しかし、翻訳テクノロジーにも、それはそれでアドバンテージがあります。
まず、英語を勉強しても、英語に触れないでいる時間が多くなるとどんどん忘れていくので、常に勉強し続けるハメになりますが、翻訳テクノロジーならな~んも勉強しなくてほったらかしてても、むしろ勝手にどんどん進歩していってくれます。
さらに、英会話だと英語しか喋れませんが、翻訳テクノロジーなら英語だろうが中国語だろうがフランス語だろうが、同じ方法で簡単に翻訳できます。

便利だなあ。

ちなみに、私が今、翻訳テクノロジーを使いたいのに使えなくて困っているのが、電子書籍です。

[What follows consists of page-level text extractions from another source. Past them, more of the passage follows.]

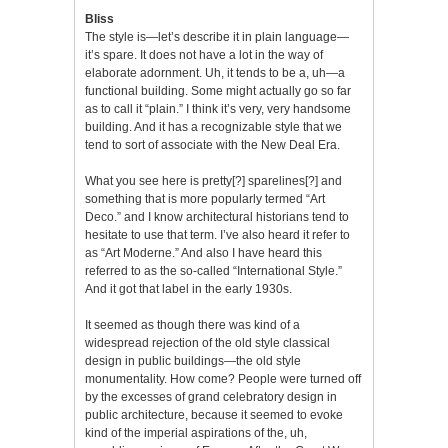
Bliss
The style is—let’s describe it in plain language—
it’s spare. It does not have a lot in the way of
elaborate adornment. Uh, it tends to be a, uh—a
functional building. Some might actually go so far
as to call it “plain.” I think it’s very, very handsome
building. And it has a recognizable style that we
tend to sort of associate with the New Deal Era.
What you see here is pretty[?] sparelines[?] and
something that is more popularly termed “Art
Deco.” and I know architectural historians tend to
hesitate to use that term. I’ve also heard it refer to
as “Art Moderne.” And also I have heard this
referred to as the so-called “International Style.”
And it got that label in the early 1930s.
It seemed as though there was kind of a
widespread rejection of the old style classical
design in public buildings—the old style
monumentality. How come? People were turned off
by the excesses of grand celebratory design in
public architecture, because it seemed to evoke
kind of the imperial aspirations of the, uh,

例えばKindleの洋書なんかは、テキストデータなんだから技術的にはWebページと同様に全文翻訳して日本語で読むことが可能なはずなのに、実際にはできません

日本語に翻訳されてない洋書は一杯あるので、これさえできるようになればなあ…と常々思ってます。

最後に注意点ですが、上でも書きましたが、翻訳を使うとサーバーにテキストが送信されてしまいますので、気になる人は機密情報個人情報の取り扱いには注意してください。

また、この記事のテクニックを使った事で何かトラブルが起きたとしても、責任は負いかねます
例えば、誤った英語に翻訳されたメールを送信しちゃって相手を怒らせたりしても自己責任です。